Wesele między listopadem a kwietniem to tzw. wesele poza sezonem lub wesele w sezonie jesienno-zimowy. Taka impreza ma szereg plusów: organizacyjnych, dekoracyjnych, logistycznych i wizerunkowych. Jednak tym, co najbardziej działa na wyobraźnię jest fakt, że organizując zimowe wesele na 100 osób, możemy zaoszczędzić przynajmniej 6 tys. PLN na samym „talerzyku”.
Zimowe wesele oznacza oszczędności
Oszczędności na menu weselnym, które można przeznaczyć na noclegi dla wszystkich gości lub na egzotyczną podróż dla dwojga to dopiero początek. Poza sezonem wszystkie usługi weselne powinny być tańsze o ok. 25% tańsze. Zakładając, że nasz budżet to 60 tys. PLN, organizując zimowe wesele, oszczędzamy mniej więcej 15 tys. PLN.
Zimowe wesele to większy wybór usługodawców
Wielu rozchwytywanych podwykonawców ślubno-weselnych poza sezonem ma wolne terminy.

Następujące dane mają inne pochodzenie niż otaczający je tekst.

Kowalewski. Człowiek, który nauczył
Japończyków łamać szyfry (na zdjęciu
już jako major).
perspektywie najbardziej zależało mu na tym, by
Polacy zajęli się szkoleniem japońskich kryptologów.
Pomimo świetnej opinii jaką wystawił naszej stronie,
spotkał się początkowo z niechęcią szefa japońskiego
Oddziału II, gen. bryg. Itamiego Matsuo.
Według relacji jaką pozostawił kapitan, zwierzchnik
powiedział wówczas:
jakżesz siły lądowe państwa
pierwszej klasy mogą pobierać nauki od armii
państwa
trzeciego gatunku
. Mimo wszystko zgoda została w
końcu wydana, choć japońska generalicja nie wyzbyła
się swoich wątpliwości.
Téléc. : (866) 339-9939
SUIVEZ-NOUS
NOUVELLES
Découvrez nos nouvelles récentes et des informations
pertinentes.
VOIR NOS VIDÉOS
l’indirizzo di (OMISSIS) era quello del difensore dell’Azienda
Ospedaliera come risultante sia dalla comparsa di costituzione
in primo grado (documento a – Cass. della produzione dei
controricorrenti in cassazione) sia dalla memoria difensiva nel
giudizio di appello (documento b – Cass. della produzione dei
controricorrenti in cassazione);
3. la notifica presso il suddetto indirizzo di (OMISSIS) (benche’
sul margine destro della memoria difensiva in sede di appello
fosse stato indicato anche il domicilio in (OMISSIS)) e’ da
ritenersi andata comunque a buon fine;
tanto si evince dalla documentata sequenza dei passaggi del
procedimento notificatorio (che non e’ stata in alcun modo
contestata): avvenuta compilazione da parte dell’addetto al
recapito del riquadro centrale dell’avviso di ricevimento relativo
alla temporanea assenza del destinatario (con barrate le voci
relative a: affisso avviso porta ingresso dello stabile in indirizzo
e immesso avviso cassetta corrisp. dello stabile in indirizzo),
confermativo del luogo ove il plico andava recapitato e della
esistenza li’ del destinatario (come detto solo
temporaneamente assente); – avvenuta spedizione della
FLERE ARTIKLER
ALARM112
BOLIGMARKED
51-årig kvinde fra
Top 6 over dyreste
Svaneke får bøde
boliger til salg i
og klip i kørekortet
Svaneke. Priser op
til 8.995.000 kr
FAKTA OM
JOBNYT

Dlatego, decydując się na tzw. zimowe wesele mamy dużo większy wybór usługodawców i dostawców nawet kilka miesięcy przed weselem. W ten sposób możemy np. mieć fotografa, u którego na letnie soboty trzeba czekać 2 lata.
Zimowe wesele trafia w "weselną posuchę"
Zdarza się, że latem jesteśmy gośćmi na dwóch, trzech a czasem nawet pięciu weselach. A kto był na weselu w grudniu? No właśnie. Zatem w miesiącach, które nie kojarzą nam się stricte z weselnym biesiadowaniem, entuzjazm gości na myśl o imprezie weselnej może być dużo większy niż na myśl o którymś z kolei weselu latem. Zimą mamy przecież karnawał, który to jest bardzo dobrym okresem do świętowania. Nie wspominąc już o okresie świąteczno-noworocznym, który wydaje się idealnym czasem na rodzinne przyjęcie weselne.
Zimowe wesele to oryginalny i magiczny klimat
Wyobraźcie sobie zapach grzanego wina, pomarańczy i goździków witający gości od progu. Albo przytulną strefę chill out z miękkimi sofami przy kominku z iskrzącymi się płomieniami. Do tego sufit rozświetlony tysiącem ciepłych, punktowych lampek, przypominających te choinkowe i akcenty menu weselnego dopasowane do pory roku: dyniowa z imbirem w listopadzie, czy domowe makowce w grudniu. I wcale nie musi być śniegu za oknem. Klimat można stworzyć wewnątrz.
Zimowe wesele trwa dłużej
Przynajmniej takie mamy wrażenie. W sezonie jesienno-zimowy szybciej zapada zmrok przez co odnosimy wrażenie, że atmosfera do nocnej zabawy nastaje szybciej i trwa dłużej. Poza tym znikają wszelkie uroki letnich przyjęć związane z plenerem, wyjściem na zewnątrz i rozpraszaniem się gości – zimą wszyscy bawią się, rozmawiają i celebrują miłość w jednym miejscu. Niewątpliwe sprzyja to integracji gości i zabawie do białego rana.
Wiele obiektów ma specjalne zimowe oferty, dlatego jeśli czujecie ten klimat, nie wahajcie się zapytać. Pamiętając przy tym, że miejsce, które wybieracie na zimowe wesele powinno być przyjemne, przytulne, ciepłe. Nie może znajdować się w szczerym polu i z wątpliwym dojazdem, chyba że liczymy na powrót saniami. Warto, żeby takie miejsce miało bazę noclegową i własną kuchnię, bo catering zimą jest dużo trudniej przygotować. Weźmy też pod uwagę, że przy głównym wejściu powinna się znajdować ogólnodostępna szatnia.